Jay thought about that. He thought about 289 modified files and the small adjustments spread across hundreds of rows, the kind of thing designed to be invisible, designed to quietly steal from people who would never know where their money had gone.
“No,” he said. “But someone does.”
PART V — After
He submitted everything that evening from his personal laptop, from a café three kilometres from his apartment, connected to their public Wi-Fi. The Financial Intelligence Unit’s portal was straightforward. He uploaded the drive contents, wrote two paragraphs of plain explanation, and pressed submit.
Then he ordered another coffee and sat there for a while, not looking at his phone.
The investigation was opened eleven days later. He knew because a man in a grey suit appeared on the fourteenth floor on a Tuesday morning and had a long, quiet conversation with Mr. Kang behind a closed glass door, and by noon Kang’s office was empty and Daniel had gone home early and the rest of the office sat in that particular stunned silence of people trying to process something they had not seen coming.

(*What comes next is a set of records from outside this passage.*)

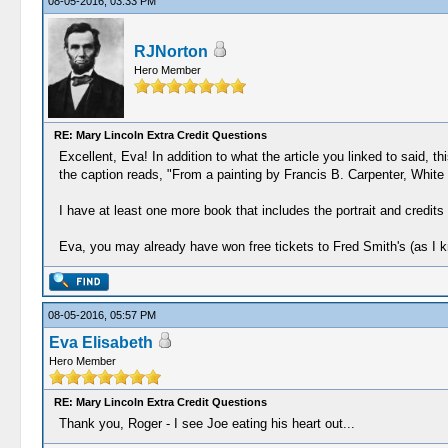
08-05-2016, 03:33 PM
RJNorton
Hero Member
RE: Mary Lincoln Extra Credit Questions
Excellent, Eva! In addition to what the article you linked to said, t
the caption reads, "From a painting by Francis B. Carpenter, White
I have at least one more book that includes the portrait and credits
Eva, you may already have won free tickets to Fred Smith's (as I k
08-05-2016, 05:57 PM
Eva Elisabeth
Hero Member
RE: Mary Lincoln Extra Credit Questions
Thank you, Roger - I see Joe eating his heart out...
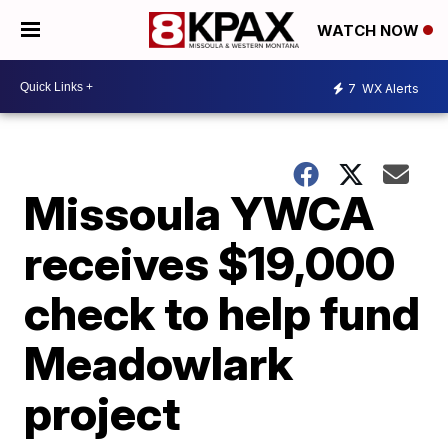
WATCH NOW
7
WX Alerts
Missoula YWCA
receives $19,000
check to help fund
Meadowlark
project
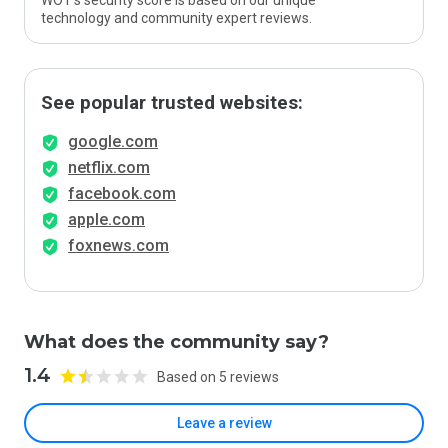
WOT’s security score is based on our unique
technology and community expert reviews.
See popular trusted websites:
google.com
netflix.com
facebook.com
apple.com
foxnews.com
What does the community say?
1.4
Based on 5 reviews
Leave a review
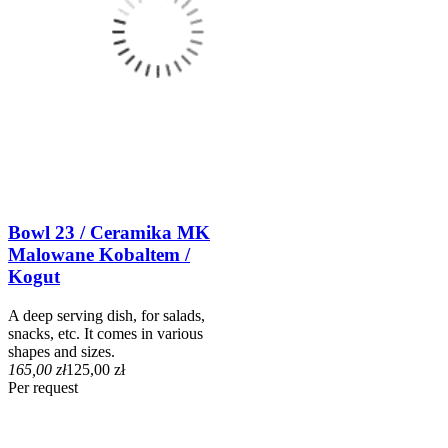
Bowl 23 / Ceramika MK
Malowane Kobaltem /
Kogut
A deep serving dish, for salads,
snacks, etc. It comes in various
shapes and sizes.
165,00 zł
125,00 zł
Per request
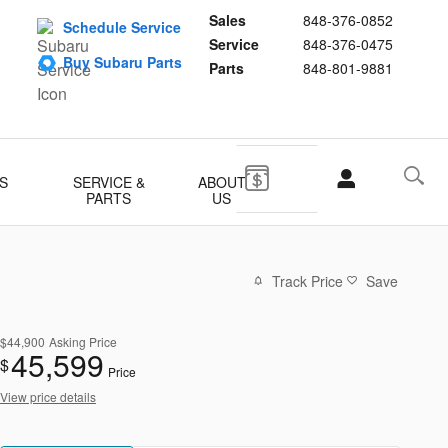
Sales
848-376-0852
Schedule Service
Service
848-376-0475
Buy Subaru Parts
Parts
848-801-9881
S
SERVICE &
ABOUT
PARTS
US
Track Price
Save
$44,900
Asking Price
45,599
$
Price
View price details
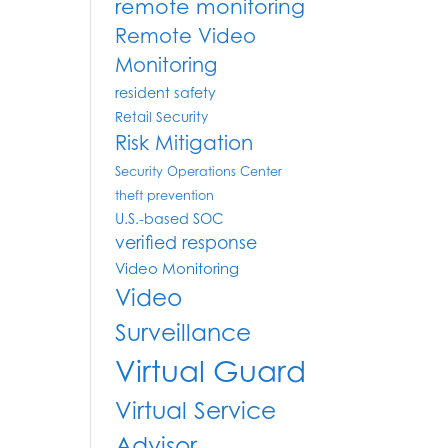
remote monitoring
Remote Video
Monitoring
resident safety
Retail Security
Risk Mitigation
Security Operations Center
theft prevention
U.S.-based SOC
verified response
Video Monitoring
Video
Surveillance
Virtual Guard
Virtual Service
Advisor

Jay processed his documents. He answered the emails in his queue. He filed everything correctly, the way he always did.
At 4 PM, he got a text from an unknown number. One line:
Good detail work.
He stared at it for a moment. Then he smiled, just slightly, and deleted it, and went back to work.
Two months later, Mr. Kang was formally charged. Daniel cooperated with investigators in exchange for a reduced charge and was dismissed without prosecution. The FIU report credited an anonymous internal submission. Jay’s name appeared nowhere.
He got a small raise in the spring, for what his new manager described as exceptional attention to detail. He accepted it without saying much. He bought a better coffee machine for his apartment. He went to work every morning, took the elevator without incident, and filed everything in its right place — because accurate records matter, and the truth does live in the details, and he had decided by now that this was not naive at all.
It was, in fact, exactly the right thing to believe.